§ **Data to use**
▬▬▬▬▬▬▬▬▬▬

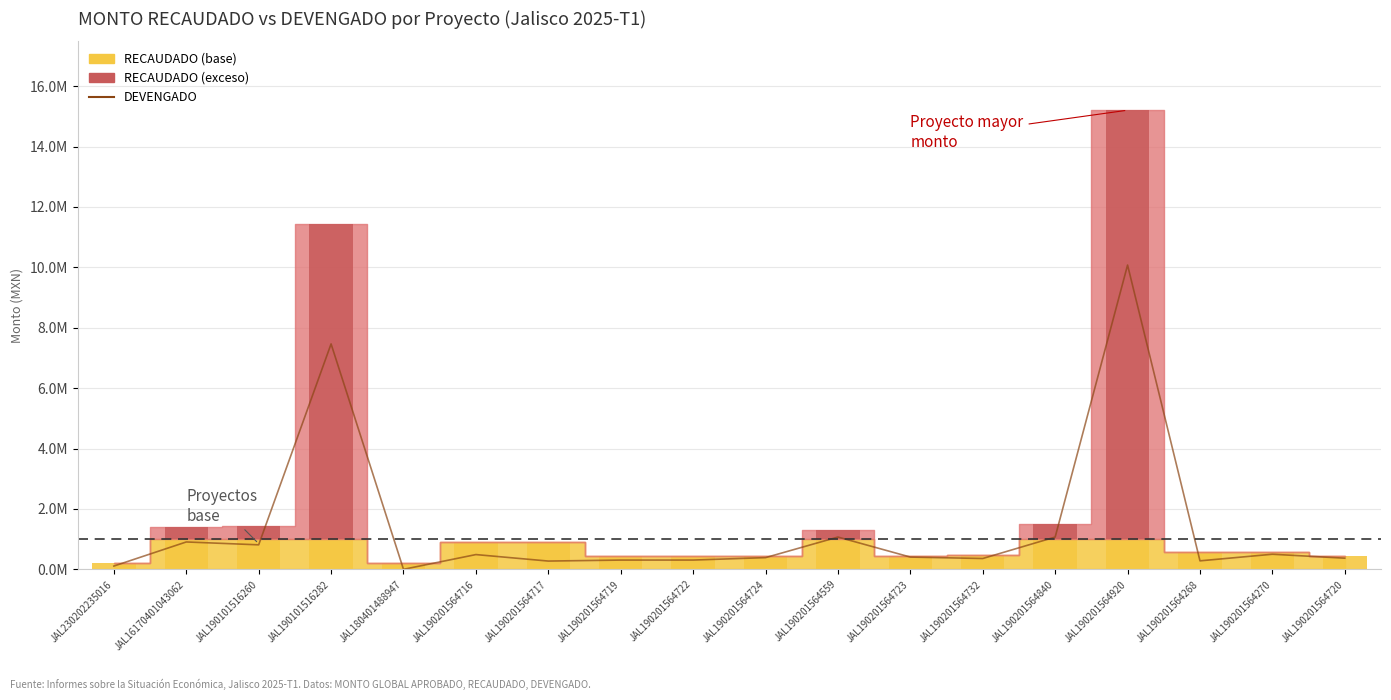

Rank the categories by value from highest to lowest.

JAL190201564920, JAL190101516282, JAL190201564559, JAL190201564840, JAL16170401043062, JAL190101516260, JAL190201564270, JAL190201564716, JAL190201564723, JAL190201564724, JAL190201564720, JAL190201564732, JAL190201564722, JAL190201564719, JAL190201564268, JAL190201564717, JAL230202235016, JAL180401488947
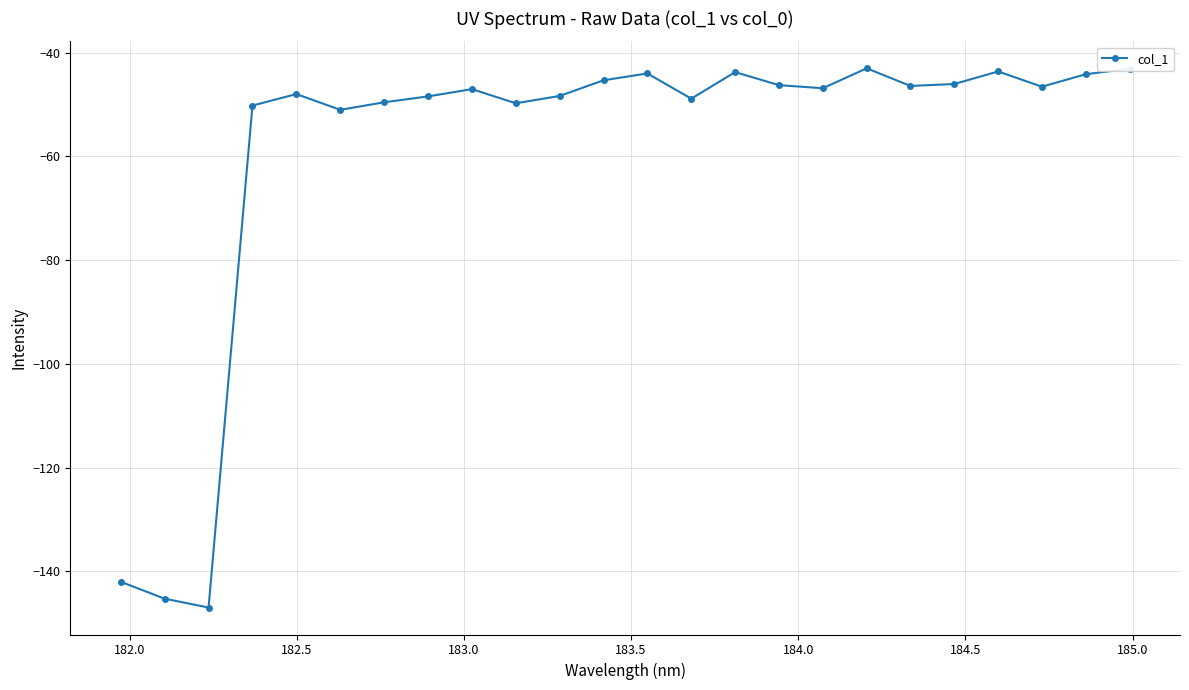

How many data points does each series have?

24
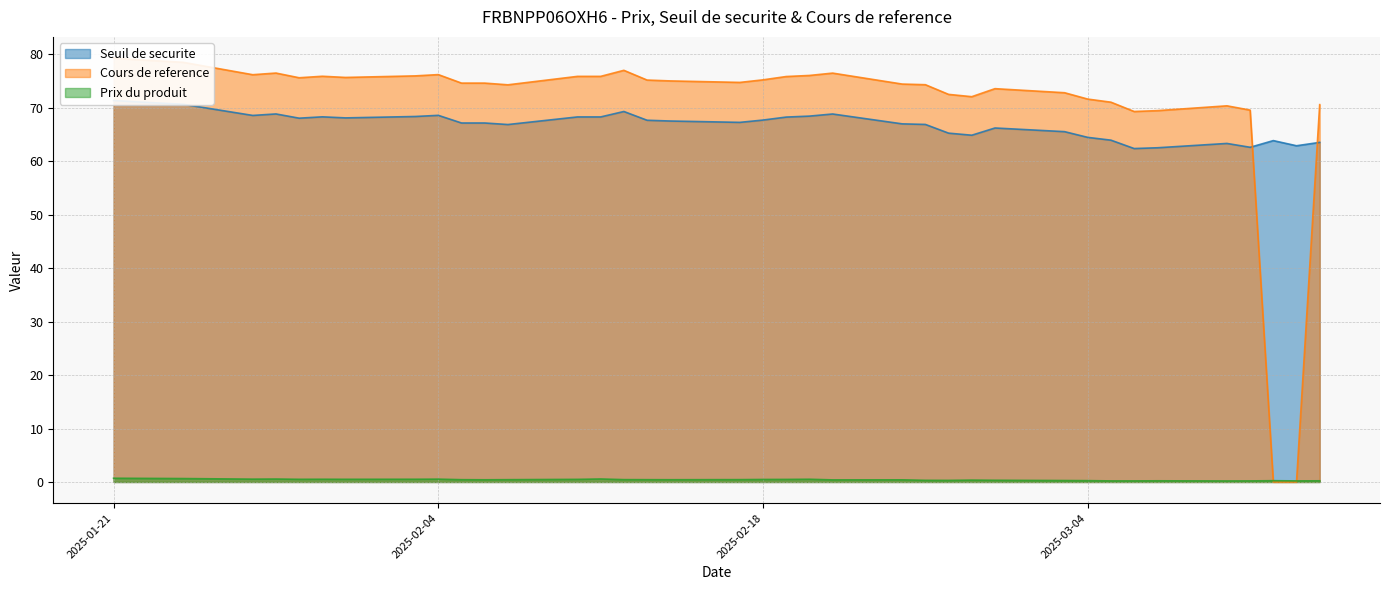

Which series has the largest total across all categories?

Cours de reference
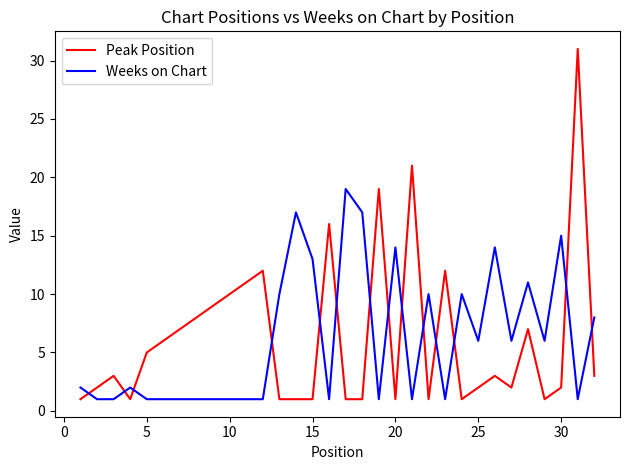

List the series in order of their peak value, highest first.

Peak Position, Weeks on Chart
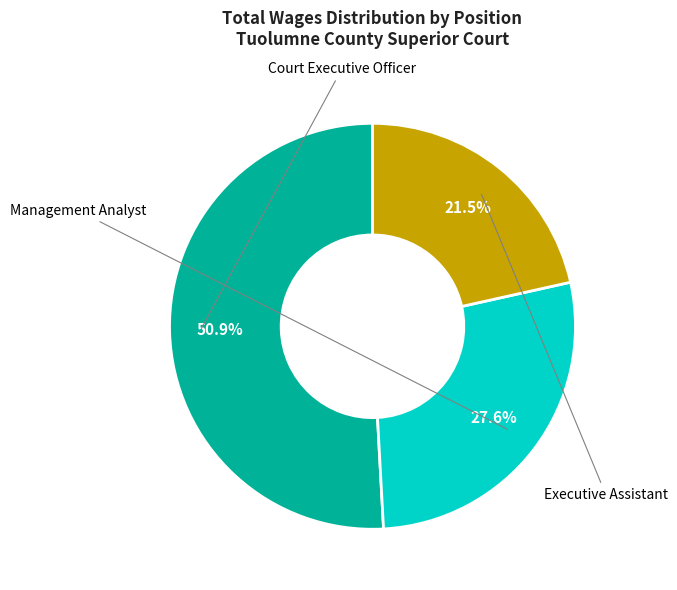

Does Court Executive Officer account for over 50% of the chart?

Yes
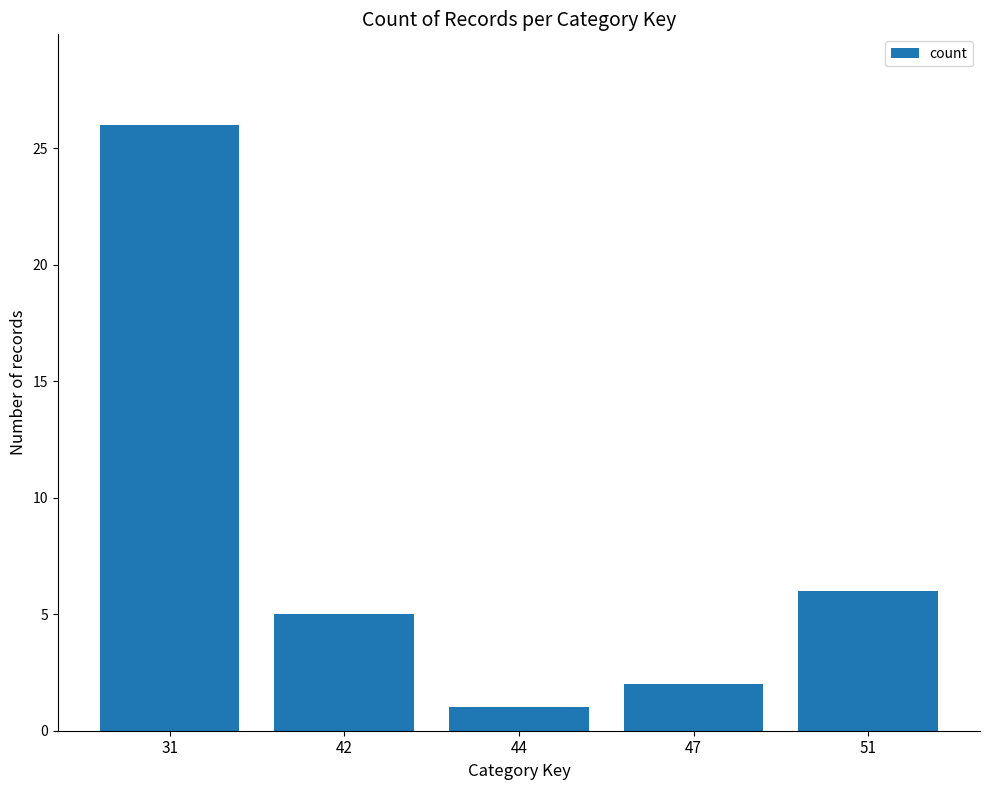

What is the value of the 2nd bar from the left?

5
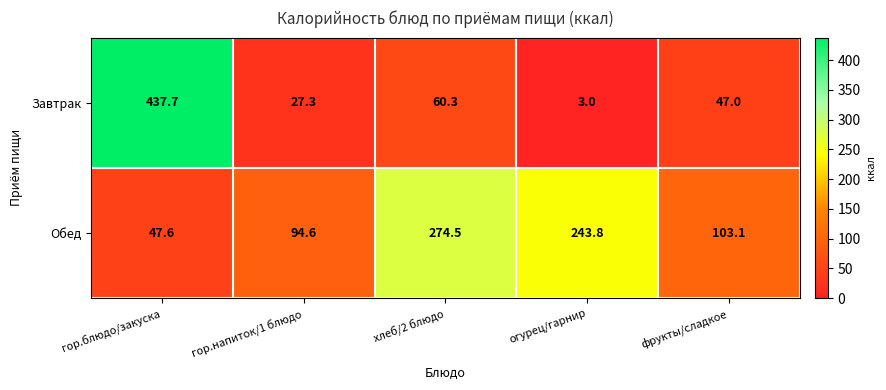

How many categories are shown in the chart?

5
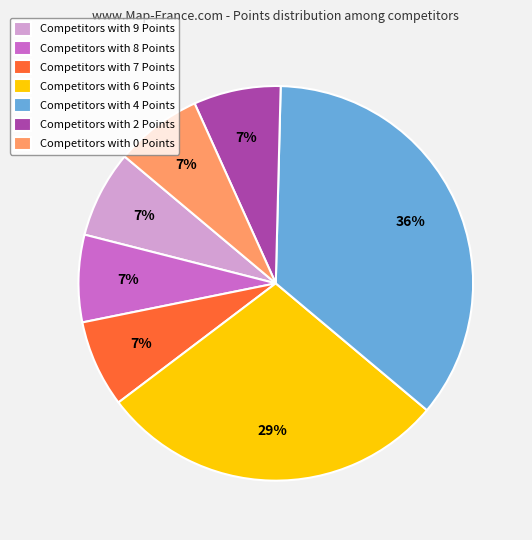

To the nearest percent, what is the difference between the largest and smallest slice percentages?

29%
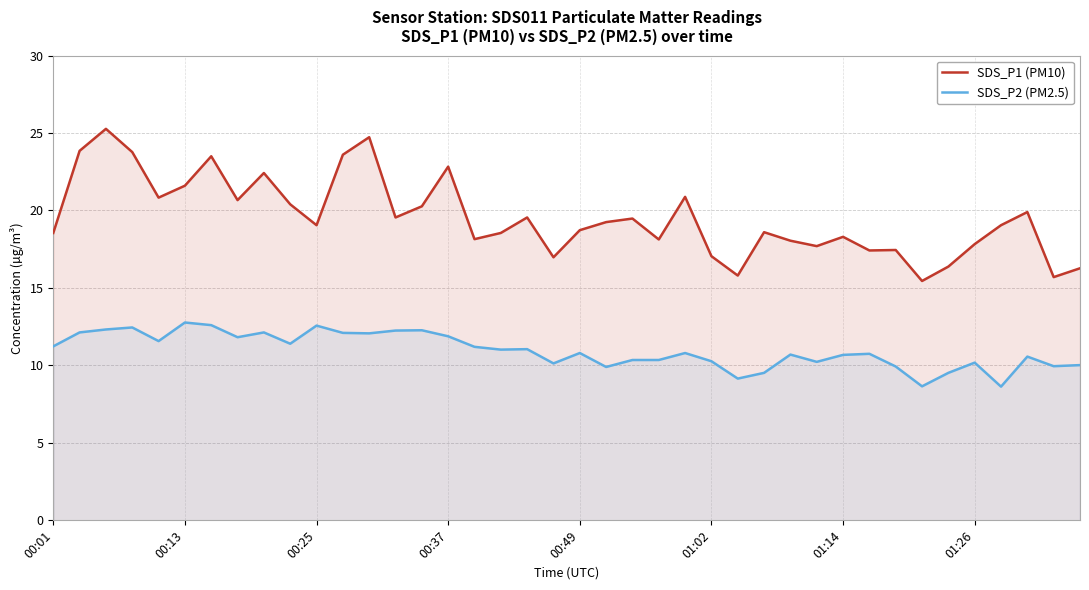

Rank the series by their maximum value, from lowest to highest.

SDS_P2 (PM2.5), SDS_P1 (PM10)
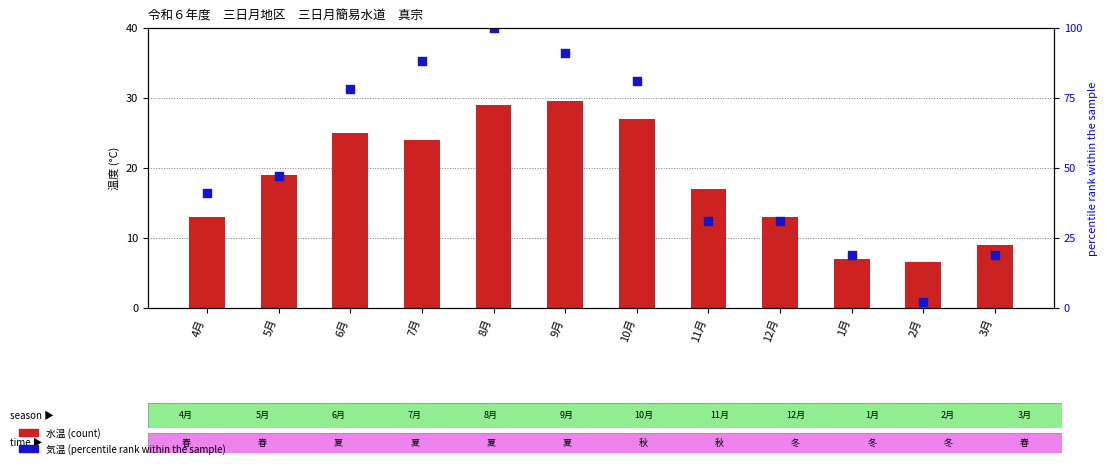

What are all the series names shown in the legend?

水温, 気温 (percentile rank)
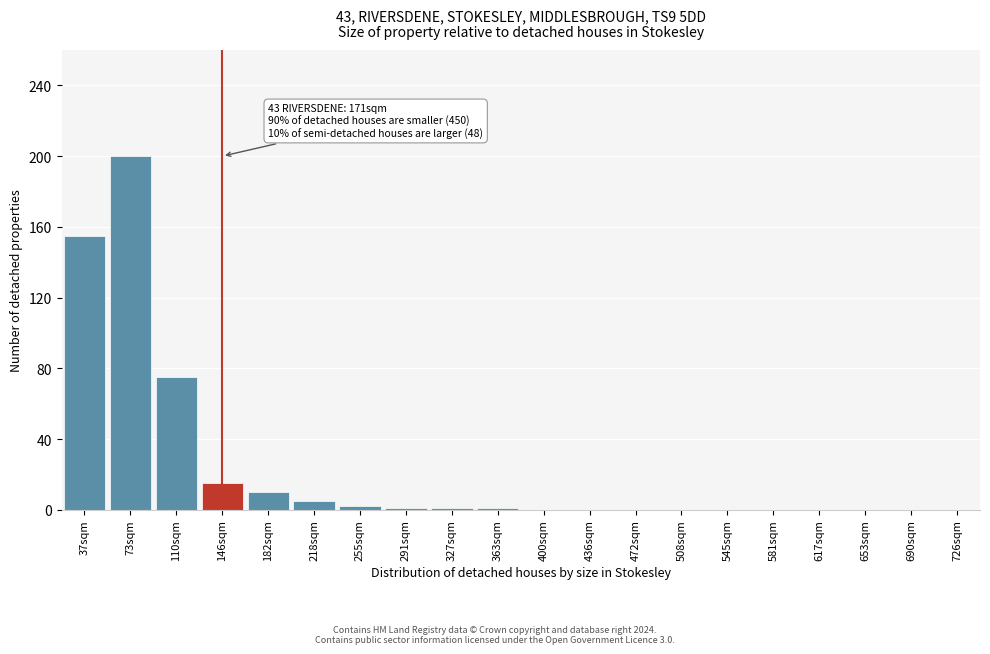

Between 182sqm and 508sqm, which is larger?

182sqm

▬▬▬▬▬▬▬▬▬▬

§ **Exercise instructions**
Swap "series" for "data sets" in the rows from the line with "What is the value" to the line with "What are all", keeping everything else the same. Leave the pictures out of your copy.

§ **Final answer**
What is the value of the 2nd bar from the left?

5

How many categories are shown in the chart?

5

To the nearest percent, what is the difference between the largest and smallest slice percentages?

29%

Rank the data sets by their maximum value, from lowest to highest.

SDS_P2 (PM2.5), SDS_P1 (PM10)

What are all the data sets names shown in the legend?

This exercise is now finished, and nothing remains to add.